SENDİKALARIN GREV ÇAĞRILARINA KATILIM YARGILANAMAZ
Adana İl Milli Eğitim Müdürlüğüne sesleniyoruz! Anayasanın, yasaların ve ülkemizin altında imzası bulunduğu uluslar arası sözleşmelerde kaynaklı legal zeminde 24 Eylül 2014 tarihinde, eğitim emekçilerinin ekonomik, demokratik ve özlük haklarıyla ilgili yapılan bir günlük iş bırakma eylemine katılanlara soruşturma açmasınız. Çünkü haklar yasalardan önce gelir. Bu nedenle korkmuyoruz, korkmayacağız. Suçlu olanlar tarafsızlığını yitirenlerdir, kamu kaynakları kamunun ihtiyaçlar doğrultusunda değil siyasal istikballeri için kullananlardır.

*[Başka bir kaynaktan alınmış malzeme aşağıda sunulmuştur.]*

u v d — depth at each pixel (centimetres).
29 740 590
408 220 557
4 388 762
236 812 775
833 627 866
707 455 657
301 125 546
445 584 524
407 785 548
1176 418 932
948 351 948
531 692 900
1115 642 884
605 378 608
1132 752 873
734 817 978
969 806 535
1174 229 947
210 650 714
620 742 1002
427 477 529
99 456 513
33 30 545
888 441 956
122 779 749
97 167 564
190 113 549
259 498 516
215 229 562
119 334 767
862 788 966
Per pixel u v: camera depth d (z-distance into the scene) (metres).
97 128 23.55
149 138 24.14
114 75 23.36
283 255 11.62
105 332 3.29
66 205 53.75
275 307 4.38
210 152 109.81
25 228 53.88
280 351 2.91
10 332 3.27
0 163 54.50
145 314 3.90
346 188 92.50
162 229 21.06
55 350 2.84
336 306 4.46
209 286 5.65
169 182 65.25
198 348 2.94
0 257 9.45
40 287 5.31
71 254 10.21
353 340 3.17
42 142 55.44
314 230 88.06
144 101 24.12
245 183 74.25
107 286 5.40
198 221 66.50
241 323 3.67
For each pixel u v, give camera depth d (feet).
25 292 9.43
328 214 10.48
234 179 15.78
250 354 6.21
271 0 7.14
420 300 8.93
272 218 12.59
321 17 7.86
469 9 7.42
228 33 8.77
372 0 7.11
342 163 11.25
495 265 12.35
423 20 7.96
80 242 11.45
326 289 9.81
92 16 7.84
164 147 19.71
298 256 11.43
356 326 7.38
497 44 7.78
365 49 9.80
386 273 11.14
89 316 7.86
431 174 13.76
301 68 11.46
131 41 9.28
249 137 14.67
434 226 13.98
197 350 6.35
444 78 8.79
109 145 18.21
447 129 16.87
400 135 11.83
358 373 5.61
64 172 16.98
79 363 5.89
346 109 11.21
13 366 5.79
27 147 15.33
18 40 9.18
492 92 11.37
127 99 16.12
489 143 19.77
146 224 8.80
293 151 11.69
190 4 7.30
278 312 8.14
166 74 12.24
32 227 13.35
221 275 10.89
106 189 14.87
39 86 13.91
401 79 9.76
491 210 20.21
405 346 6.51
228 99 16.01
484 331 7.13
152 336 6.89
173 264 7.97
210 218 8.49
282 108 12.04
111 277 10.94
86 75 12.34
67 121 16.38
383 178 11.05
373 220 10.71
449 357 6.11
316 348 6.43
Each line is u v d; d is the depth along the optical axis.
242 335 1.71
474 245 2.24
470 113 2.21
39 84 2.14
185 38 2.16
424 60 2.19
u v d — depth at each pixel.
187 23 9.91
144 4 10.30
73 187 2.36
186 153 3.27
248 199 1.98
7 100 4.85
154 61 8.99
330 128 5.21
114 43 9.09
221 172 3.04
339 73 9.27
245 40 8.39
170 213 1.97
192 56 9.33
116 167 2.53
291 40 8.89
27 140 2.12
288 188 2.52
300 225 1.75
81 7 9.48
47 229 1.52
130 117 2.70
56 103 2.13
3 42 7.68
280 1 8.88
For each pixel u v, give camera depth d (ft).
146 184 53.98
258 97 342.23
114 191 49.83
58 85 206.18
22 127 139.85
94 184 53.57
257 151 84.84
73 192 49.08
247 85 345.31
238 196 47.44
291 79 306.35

OKULLARDA TEMİZLİ SORUNU DİZ BOYU
2014-2015 eğitim öğretim yılının başında okulların ihtiyaçları tespit edilip giderilmeden kervan yolda düzülür anlayışla yaklaşık olarak iki aydır süren eğitim öğretim; eğitim bileşenleri için tam bir çıkmaza girmiştir. Okullarımızda kadrolu temizlik çalışanı istihdam edilmediğinden Ekim ayının sonlarına doğru İş Kur tarafından ücretleri ödenen temizlik personeli, İlçe Milli Eğitim Müdürlükleri tarafından okullara temizlik çalışanı olarak görevlendirilmektedir. Bu görevlendirmeler yapılırken okulların fiziki kapasitesi, öğrenci mevcutları üzerinden yapılaması gerekirken, yandaş sendikaya yakınlık-uzaklık üzerinden yapılıyor olması kabul edilemez bir durumdur.
ADANA MİLLİ EĞİTİM MÜDÜRÜ İTİRAF EDİYOR, 3564 ÖĞRETMEN AÇIĞI VAR.
Adanada 5 Kasım 2014 Çarşamba günü gerçekleştirilen İl Milli Eğitim Danışma Kurulu Toplantısında, İl Milli Eğitim Müdürlüğü de eğitimdeki sorunları itiraf etmiş ve 3564 öğretmen açığı olduğunu belirtmiştir.
16 Kasım 2014de Ankarada alanlara çıkacak olan Atanamayan Öğretmen arkadaşlarımızın atamasının yapılmaması tam bir keyfiyettir. Yalnızca Adana ilinde ki sayı bile bu alanda ki ihtiyacın boyutlarını sergilemeye yetmektedir. Atanamayan tüm öğretmen arkadaşların atamalarının bir an önce yapılarak mağduriyetin giderilmesi gerekmektedir.
SORUN VE TALEPLERİMİZE ÇÖZÜM ÜRETİLMELİDİR
Eğitimde siyasi kadrolaşmaya, zorunlu rotasyon girişimlerine, angarya çalışma ve performans uygulamalarına derhal son verilmelidir. Öğretmen ve yardımcı hizmeti açıkları kapatılmalı, okullarda ve üniversitelerde angarya çalışma uygulamalarına, Eğitim Sen üyelerine yönelik soruşturma, sürgün ve görevden almalara son verilmelidir. Memur Senin imzaladığı ihanet sözleşmesi nedeniyle oluşan enflasyon kayıplarımız karşılanmalı, maaşlarımıza 2014 enflasyon farkı kadar ek zam yapılmalıdır. Kamu kaynakları özel okullara değil, devlet okullarına aktarılmalı, eğitime yeterli bütçe, okullarımıza ihtiyacı kadar ödenek ayrılmalıdır.